• _Recorded information_
= = =

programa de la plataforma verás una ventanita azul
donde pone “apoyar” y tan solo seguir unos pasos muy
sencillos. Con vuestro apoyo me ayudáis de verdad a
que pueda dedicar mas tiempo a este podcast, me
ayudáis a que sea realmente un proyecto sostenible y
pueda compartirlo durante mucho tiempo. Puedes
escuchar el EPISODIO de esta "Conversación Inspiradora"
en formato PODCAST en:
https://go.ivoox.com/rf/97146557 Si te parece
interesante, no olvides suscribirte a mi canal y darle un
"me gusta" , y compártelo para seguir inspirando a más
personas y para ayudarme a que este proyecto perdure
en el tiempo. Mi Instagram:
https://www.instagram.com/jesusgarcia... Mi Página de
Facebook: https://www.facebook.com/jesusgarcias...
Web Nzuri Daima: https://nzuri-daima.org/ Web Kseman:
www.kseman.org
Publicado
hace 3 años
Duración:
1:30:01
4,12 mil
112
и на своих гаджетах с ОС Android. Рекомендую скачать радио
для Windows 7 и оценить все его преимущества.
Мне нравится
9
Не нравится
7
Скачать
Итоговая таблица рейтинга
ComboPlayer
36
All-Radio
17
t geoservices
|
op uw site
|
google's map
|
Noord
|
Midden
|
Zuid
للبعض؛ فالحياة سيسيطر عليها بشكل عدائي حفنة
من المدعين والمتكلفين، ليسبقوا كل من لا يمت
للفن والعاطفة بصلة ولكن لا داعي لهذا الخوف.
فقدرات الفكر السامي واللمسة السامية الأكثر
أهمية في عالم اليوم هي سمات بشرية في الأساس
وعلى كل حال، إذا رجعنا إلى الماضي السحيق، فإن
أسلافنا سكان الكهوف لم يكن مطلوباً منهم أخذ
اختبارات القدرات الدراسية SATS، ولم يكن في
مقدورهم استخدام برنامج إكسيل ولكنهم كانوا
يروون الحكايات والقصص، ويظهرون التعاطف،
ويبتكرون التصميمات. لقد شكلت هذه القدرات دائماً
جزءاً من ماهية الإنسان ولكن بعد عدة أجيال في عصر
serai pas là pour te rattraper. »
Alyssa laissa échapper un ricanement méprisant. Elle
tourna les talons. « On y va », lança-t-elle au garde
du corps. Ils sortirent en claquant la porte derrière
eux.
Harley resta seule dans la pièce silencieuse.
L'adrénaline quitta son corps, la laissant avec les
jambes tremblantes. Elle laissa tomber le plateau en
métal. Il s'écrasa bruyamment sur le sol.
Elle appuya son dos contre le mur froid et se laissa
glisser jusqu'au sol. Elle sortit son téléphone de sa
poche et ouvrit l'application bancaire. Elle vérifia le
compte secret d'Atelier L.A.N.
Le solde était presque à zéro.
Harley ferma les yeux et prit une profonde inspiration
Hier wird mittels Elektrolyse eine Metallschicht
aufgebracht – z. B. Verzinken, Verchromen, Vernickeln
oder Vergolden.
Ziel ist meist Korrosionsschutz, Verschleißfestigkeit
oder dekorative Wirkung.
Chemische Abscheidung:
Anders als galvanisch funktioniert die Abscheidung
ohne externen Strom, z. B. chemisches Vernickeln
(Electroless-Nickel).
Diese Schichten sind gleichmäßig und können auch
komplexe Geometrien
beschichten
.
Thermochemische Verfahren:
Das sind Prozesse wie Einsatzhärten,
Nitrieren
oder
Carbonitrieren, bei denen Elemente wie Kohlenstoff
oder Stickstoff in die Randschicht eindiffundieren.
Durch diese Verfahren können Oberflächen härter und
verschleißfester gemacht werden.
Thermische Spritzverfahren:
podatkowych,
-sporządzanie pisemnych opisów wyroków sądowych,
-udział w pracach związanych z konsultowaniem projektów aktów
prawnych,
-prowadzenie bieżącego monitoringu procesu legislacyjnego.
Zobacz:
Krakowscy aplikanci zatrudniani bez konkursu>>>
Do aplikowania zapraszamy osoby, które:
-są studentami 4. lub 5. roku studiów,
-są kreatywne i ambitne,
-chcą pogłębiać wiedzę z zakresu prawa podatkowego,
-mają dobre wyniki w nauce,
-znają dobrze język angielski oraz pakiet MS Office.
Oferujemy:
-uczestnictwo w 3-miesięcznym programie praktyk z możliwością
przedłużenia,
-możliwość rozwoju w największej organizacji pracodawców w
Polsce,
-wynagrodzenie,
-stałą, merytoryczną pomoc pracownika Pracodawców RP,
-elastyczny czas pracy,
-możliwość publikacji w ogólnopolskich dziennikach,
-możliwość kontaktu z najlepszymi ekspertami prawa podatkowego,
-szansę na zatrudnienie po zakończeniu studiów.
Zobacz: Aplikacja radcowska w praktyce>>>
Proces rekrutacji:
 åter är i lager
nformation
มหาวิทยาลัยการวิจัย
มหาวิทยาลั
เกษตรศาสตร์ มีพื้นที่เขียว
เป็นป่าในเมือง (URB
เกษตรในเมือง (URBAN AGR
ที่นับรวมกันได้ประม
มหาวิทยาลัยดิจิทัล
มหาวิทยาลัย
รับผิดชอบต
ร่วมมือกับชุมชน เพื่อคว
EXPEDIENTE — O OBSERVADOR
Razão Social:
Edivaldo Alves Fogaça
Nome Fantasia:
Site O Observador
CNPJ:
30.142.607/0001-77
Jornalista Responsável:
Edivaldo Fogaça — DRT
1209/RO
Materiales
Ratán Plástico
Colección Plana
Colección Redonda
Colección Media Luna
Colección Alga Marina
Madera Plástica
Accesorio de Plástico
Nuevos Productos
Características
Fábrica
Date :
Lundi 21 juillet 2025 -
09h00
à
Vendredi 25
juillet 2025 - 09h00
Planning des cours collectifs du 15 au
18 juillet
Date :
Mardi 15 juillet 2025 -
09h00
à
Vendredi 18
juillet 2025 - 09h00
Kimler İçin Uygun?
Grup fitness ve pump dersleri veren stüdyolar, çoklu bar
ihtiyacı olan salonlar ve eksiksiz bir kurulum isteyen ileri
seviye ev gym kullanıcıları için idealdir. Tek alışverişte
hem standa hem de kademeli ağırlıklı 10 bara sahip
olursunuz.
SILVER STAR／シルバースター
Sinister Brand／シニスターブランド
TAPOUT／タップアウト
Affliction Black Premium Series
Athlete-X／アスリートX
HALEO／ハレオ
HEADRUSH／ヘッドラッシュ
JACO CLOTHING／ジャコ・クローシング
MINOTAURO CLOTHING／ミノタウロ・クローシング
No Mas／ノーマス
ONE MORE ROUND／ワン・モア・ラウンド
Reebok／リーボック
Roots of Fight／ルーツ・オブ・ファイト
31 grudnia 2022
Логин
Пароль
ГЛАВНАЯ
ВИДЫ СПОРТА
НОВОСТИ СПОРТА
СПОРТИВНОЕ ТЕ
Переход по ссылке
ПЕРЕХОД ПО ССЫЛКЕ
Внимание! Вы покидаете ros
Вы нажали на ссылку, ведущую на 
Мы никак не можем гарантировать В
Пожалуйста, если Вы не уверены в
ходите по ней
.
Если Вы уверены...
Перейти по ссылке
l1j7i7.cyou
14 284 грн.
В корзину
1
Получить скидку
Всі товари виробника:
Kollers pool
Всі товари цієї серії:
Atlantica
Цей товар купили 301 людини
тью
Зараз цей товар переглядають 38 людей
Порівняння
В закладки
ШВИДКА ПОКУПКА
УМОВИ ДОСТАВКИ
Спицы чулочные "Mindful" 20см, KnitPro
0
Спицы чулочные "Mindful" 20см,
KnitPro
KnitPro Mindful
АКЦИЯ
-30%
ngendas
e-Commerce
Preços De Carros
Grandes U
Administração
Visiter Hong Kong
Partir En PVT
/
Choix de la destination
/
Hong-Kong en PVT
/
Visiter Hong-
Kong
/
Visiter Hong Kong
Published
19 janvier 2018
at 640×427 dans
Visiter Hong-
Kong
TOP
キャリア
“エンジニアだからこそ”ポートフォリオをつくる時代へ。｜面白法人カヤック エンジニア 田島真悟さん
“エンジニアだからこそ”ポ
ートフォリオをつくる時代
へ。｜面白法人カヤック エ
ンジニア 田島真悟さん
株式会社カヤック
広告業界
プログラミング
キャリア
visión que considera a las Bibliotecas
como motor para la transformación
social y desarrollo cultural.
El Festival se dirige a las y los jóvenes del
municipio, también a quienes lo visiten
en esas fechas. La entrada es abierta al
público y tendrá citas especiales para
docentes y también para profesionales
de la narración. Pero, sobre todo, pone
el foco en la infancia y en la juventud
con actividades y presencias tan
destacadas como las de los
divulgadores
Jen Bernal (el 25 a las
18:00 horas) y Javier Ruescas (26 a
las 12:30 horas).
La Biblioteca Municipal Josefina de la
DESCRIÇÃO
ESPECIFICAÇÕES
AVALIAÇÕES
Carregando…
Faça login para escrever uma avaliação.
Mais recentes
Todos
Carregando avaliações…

= = =

• _Exercise objective_
Only a number belongs in the answer: the number of lines in the preceding data that hold "มหาว".

• _Your response_
4